What you need to do: Could you restate the data word for word and drop the pictures?

Supplied data:
[Start of Attachment]
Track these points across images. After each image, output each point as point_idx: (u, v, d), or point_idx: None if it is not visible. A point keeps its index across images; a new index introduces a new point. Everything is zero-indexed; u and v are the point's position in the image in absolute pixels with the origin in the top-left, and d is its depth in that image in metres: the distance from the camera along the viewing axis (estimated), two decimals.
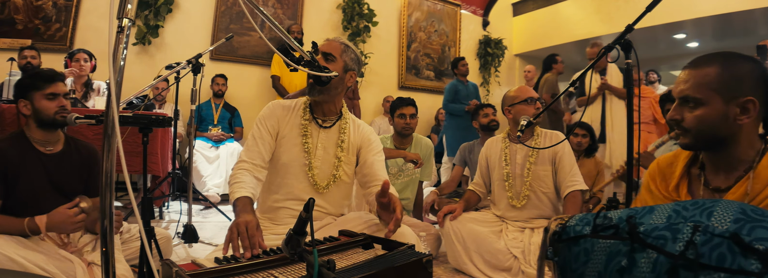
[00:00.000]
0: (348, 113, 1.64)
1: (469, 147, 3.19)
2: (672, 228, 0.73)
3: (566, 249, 0.84)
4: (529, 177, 2.11)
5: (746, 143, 1.00)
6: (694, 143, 1.03)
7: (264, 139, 1.52)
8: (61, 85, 1.58)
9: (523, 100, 2.14)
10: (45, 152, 1.56)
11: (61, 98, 1.56)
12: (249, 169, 1.45)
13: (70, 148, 1.63)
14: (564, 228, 0.86)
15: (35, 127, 1.55)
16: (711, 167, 1.06)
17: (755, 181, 0.96)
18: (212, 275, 0.87)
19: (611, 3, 5.80)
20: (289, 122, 1.56)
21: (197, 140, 3.87)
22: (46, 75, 1.57)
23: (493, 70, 6.80)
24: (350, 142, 1.59)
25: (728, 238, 0.67)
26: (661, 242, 0.72)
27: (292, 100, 1.64)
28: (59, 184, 1.56)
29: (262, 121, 1.55)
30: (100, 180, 0.66)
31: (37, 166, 1.52)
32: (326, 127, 1.57)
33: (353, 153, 1.60)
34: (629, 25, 1.27)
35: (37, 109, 1.53)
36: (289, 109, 1.59)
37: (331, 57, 1.51)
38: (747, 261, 0.64)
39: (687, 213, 0.75)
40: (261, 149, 1.50)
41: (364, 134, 1.63)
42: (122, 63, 0.70)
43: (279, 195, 1.55)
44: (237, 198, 1.32)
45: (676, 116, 1.02)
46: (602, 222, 0.82)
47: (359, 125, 1.65)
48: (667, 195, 1.11)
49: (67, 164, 1.60)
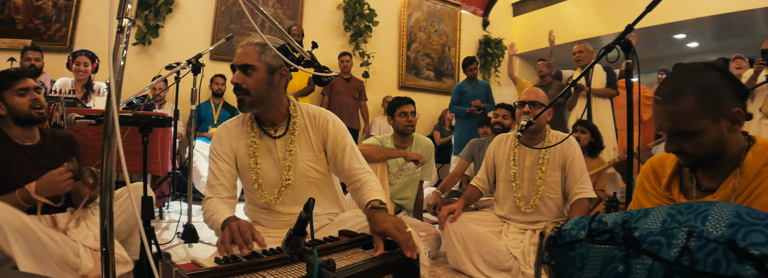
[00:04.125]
0: (297, 109, 1.50)
1: (479, 143, 3.17)
2: (667, 233, 0.73)
3: (562, 253, 0.84)
4: (542, 186, 2.08)
5: (733, 144, 1.01)
6: (697, 162, 1.04)
7: (222, 170, 1.45)
8: (29, 80, 1.63)
9: (520, 102, 2.13)
10: (24, 145, 1.62)
11: (32, 92, 1.61)
12: (216, 202, 1.40)
13: (46, 138, 1.70)
14: (560, 232, 0.86)
15: (13, 124, 1.60)
16: (701, 168, 1.08)
17: (742, 178, 0.98)
18: (212, 275, 0.87)
19: (611, 3, 5.80)
20: (241, 140, 1.48)
21: (197, 140, 3.87)
22: (12, 73, 1.63)
23: (493, 70, 6.80)
24: (311, 140, 1.50)
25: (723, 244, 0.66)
26: (656, 247, 0.72)
27: (238, 117, 1.54)
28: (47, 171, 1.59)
29: (214, 152, 1.48)
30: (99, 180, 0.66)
31: (21, 157, 1.58)
32: (278, 136, 1.47)
33: (319, 149, 1.51)
34: (629, 25, 1.27)
35: (10, 106, 1.58)
36: (238, 127, 1.50)
37: (251, 68, 1.37)
38: (742, 267, 0.63)
39: (682, 217, 0.74)
40: (222, 181, 1.44)
41: (322, 126, 1.51)
42: (122, 63, 0.70)
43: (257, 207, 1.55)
44: (223, 221, 1.26)
45: (675, 147, 1.02)
46: (597, 226, 0.81)
47: (315, 116, 1.52)
48: (661, 193, 1.13)
49: (48, 152, 1.66)
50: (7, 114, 1.58)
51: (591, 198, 2.06)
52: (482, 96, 4.60)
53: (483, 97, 4.60)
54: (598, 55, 1.35)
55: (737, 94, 0.98)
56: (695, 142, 0.98)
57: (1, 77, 1.61)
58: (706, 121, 0.96)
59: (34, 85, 1.64)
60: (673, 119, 0.98)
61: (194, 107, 2.77)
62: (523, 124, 1.73)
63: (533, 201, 2.09)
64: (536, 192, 2.08)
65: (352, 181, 1.45)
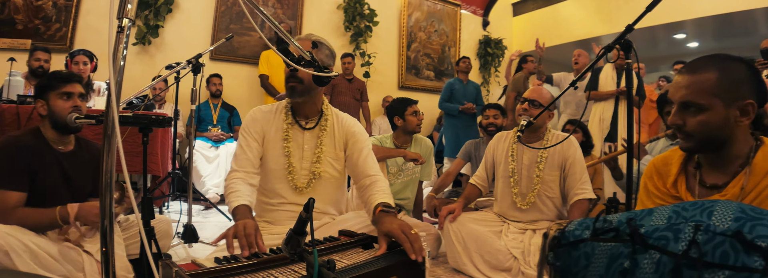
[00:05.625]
0: (329, 109, 1.64)
1: (476, 144, 3.18)
2: (673, 228, 0.73)
3: (566, 253, 0.84)
4: (538, 184, 2.09)
5: (742, 141, 1.02)
6: (696, 146, 1.04)
7: (251, 146, 1.54)
8: (77, 85, 1.62)
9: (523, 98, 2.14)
10: (59, 150, 1.60)
11: (75, 98, 1.60)
12: (242, 178, 1.47)
13: (80, 148, 1.68)
14: (563, 233, 0.86)
15: (50, 127, 1.59)
16: (707, 165, 1.08)
17: (751, 176, 0.98)
18: (212, 275, 0.87)
19: (611, 3, 5.80)
20: (272, 125, 1.58)
21: (197, 140, 3.87)
22: (63, 75, 1.62)
23: (493, 70, 6.80)
24: (335, 138, 1.61)
25: (731, 236, 0.67)
26: (663, 242, 0.72)
27: (274, 104, 1.65)
28: (73, 182, 1.60)
29: (246, 130, 1.57)
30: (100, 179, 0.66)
31: (53, 162, 1.56)
32: (309, 128, 1.59)
33: (340, 148, 1.62)
34: (629, 25, 1.27)
35: (52, 108, 1.57)
36: (271, 113, 1.61)
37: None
38: (750, 258, 0.64)
39: (687, 213, 0.75)
40: (250, 156, 1.53)
41: (348, 128, 1.63)
42: (122, 63, 0.70)
43: (270, 198, 1.59)
44: (235, 207, 1.34)
45: (678, 121, 1.03)
46: (602, 225, 0.82)
47: (343, 119, 1.65)
48: (665, 192, 1.12)
49: (80, 162, 1.64)
50: (47, 115, 1.58)
51: (590, 199, 2.07)
52: (472, 95, 4.61)
53: (472, 97, 4.61)
54: (597, 55, 1.35)
55: (757, 91, 0.99)
56: (699, 120, 0.99)
57: (51, 77, 1.60)
58: (718, 101, 0.97)
59: (80, 92, 1.62)
60: (688, 89, 1.00)
61: (194, 107, 2.77)
62: (523, 124, 1.74)
63: (529, 198, 2.10)
64: (533, 190, 2.09)
65: (362, 179, 1.52)
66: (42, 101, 1.58)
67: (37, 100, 1.59)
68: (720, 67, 0.98)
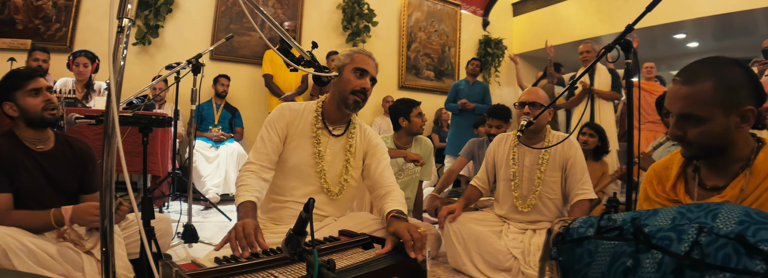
[End of Attachment]
Problem solution:
Track these points across images. After each image, output each point as point_idx: (u, v, d), or point_idx: None if it is not visible. A point keeps its index across images; a new index introduces a new point. Everything is zero-indexed; u and v are the point's position in the image in absolute pixels with the origin in the top-left, and d is its depth in that image in metres: the distance from the camera along the viewing axis (estimated), two decimals.
[00:00.000]
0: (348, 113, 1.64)
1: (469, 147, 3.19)
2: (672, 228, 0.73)
3: (566, 249, 0.84)
4: (529, 177, 2.11)
5: (746, 143, 1.00)
6: (694, 143, 1.03)
7: (264, 139, 1.52)
8: (61, 85, 1.58)
9: (523, 100, 2.14)
10: (45, 152, 1.56)
11: (61, 98, 1.56)
12: (249, 169, 1.45)
13: (70, 148, 1.63)
14: (564, 228, 0.86)
15: (35, 127, 1.55)
16: (711, 167, 1.06)
17: (755, 181, 0.96)
18: (212, 275, 0.87)
19: (611, 3, 5.80)
20: (289, 122, 1.56)
21: (197, 140, 3.87)
22: (46, 75, 1.57)
23: (493, 70, 6.80)
24: (350, 142, 1.59)
25: (728, 238, 0.67)
26: (661, 242, 0.72)
27: (292, 100, 1.64)
28: (59, 184, 1.56)
29: (262, 121, 1.55)
30: (100, 180, 0.66)
31: (37, 166, 1.52)
32: (326, 127, 1.57)
33: (353, 153, 1.60)
34: (629, 25, 1.27)
35: (37, 109, 1.53)
36: (289, 109, 1.59)
37: (331, 57, 1.51)
38: (747, 261, 0.64)
39: (687, 213, 0.75)
40: (261, 149, 1.50)
41: (364, 134, 1.63)
42: (122, 63, 0.70)
43: (279, 195, 1.55)
44: (237, 198, 1.32)
45: (676, 116, 1.02)
46: (602, 222, 0.82)
47: (359, 125, 1.65)
48: (667, 195, 1.11)
49: (67, 164, 1.60)
[00:04.125]
0: (297, 109, 1.50)
1: (479, 143, 3.17)
2: (667, 233, 0.73)
3: (562, 253, 0.84)
4: (542, 186, 2.08)
5: (733, 144, 1.01)
6: (697, 162, 1.04)
7: (222, 170, 1.45)
8: (29, 80, 1.63)
9: (520, 102, 2.13)
10: (24, 145, 1.62)
11: (32, 92, 1.61)
12: (216, 202, 1.40)
13: (46, 138, 1.70)
14: (560, 232, 0.86)
15: (13, 124, 1.60)
16: (701, 168, 1.08)
17: (742, 178, 0.98)
18: (212, 275, 0.87)
19: (611, 3, 5.80)
20: (241, 140, 1.48)
21: (197, 140, 3.87)
22: (12, 73, 1.63)
23: (493, 70, 6.80)
24: (311, 140, 1.50)
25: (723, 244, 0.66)
26: (656, 247, 0.72)
27: (238, 117, 1.54)
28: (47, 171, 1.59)
29: (214, 152, 1.48)
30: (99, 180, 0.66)
31: (21, 157, 1.58)
32: (278, 136, 1.47)
33: (319, 149, 1.51)
34: (629, 25, 1.27)
35: (10, 106, 1.58)
36: (238, 127, 1.50)
37: (251, 68, 1.37)
38: (742, 267, 0.63)
39: (682, 217, 0.74)
40: (222, 181, 1.44)
41: (322, 126, 1.51)
42: (122, 63, 0.70)
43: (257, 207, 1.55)
44: (223, 221, 1.26)
45: (675, 147, 1.02)
46: (597, 226, 0.81)
47: (315, 116, 1.52)
48: (661, 193, 1.13)
49: (48, 152, 1.66)
50: (7, 114, 1.58)
51: (591, 198, 2.06)
52: (482, 96, 4.60)
53: (483, 97, 4.60)
54: (598, 55, 1.35)
55: (737, 94, 0.98)
56: (695, 142, 0.98)
57: (1, 77, 1.61)
58: (706, 121, 0.96)
59: (34, 85, 1.64)
60: (673, 119, 0.98)
61: (194, 107, 2.77)
62: (523, 124, 1.73)
63: (533, 201, 2.09)
64: (536, 192, 2.08)
65: (352, 181, 1.45)
[00:05.625]
0: (329, 109, 1.64)
1: (476, 144, 3.18)
2: (673, 228, 0.73)
3: (566, 253, 0.84)
4: (538, 184, 2.09)
5: (742, 141, 1.02)
6: (696, 146, 1.04)
7: (251, 146, 1.54)
8: (77, 85, 1.62)
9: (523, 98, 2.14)
10: (59, 150, 1.60)
11: (75, 98, 1.60)
12: (242, 178, 1.47)
13: (80, 148, 1.68)
14: (563, 233, 0.86)
15: (50, 127, 1.59)
16: (707, 165, 1.08)
17: (751, 176, 0.98)
18: (212, 275, 0.87)
19: (611, 3, 5.80)
20: (272, 125, 1.58)
21: (197, 140, 3.87)
22: (63, 75, 1.62)
23: (493, 70, 6.80)
24: (335, 138, 1.61)
25: (731, 236, 0.67)
26: (663, 242, 0.72)
27: (274, 104, 1.65)
28: (73, 182, 1.60)
29: (246, 130, 1.57)
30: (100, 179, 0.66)
31: (53, 162, 1.56)
32: (309, 128, 1.59)
33: (340, 148, 1.62)
34: (629, 25, 1.27)
35: (52, 108, 1.57)
36: (271, 113, 1.61)
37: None
38: (750, 258, 0.64)
39: (687, 213, 0.75)
40: (250, 156, 1.53)
41: (348, 128, 1.63)
42: (122, 63, 0.70)
43: (270, 198, 1.59)
44: (235, 207, 1.34)
45: (678, 121, 1.03)
46: (602, 225, 0.82)
47: (343, 119, 1.65)
48: (665, 192, 1.12)
49: (80, 162, 1.64)
50: (47, 115, 1.58)
51: (590, 199, 2.07)
52: (472, 95, 4.61)
53: (472, 97, 4.61)
54: (597, 55, 1.35)
55: (757, 91, 0.99)
56: (699, 120, 0.99)
57: (51, 77, 1.60)
58: (718, 101, 0.97)
59: (80, 92, 1.62)
60: (688, 89, 1.00)
61: (194, 107, 2.77)
62: (523, 124, 1.74)
63: (529, 198, 2.10)
64: (533, 190, 2.09)
65: (362, 179, 1.52)
66: (42, 101, 1.58)
67: (37, 100, 1.59)
68: (720, 67, 0.98)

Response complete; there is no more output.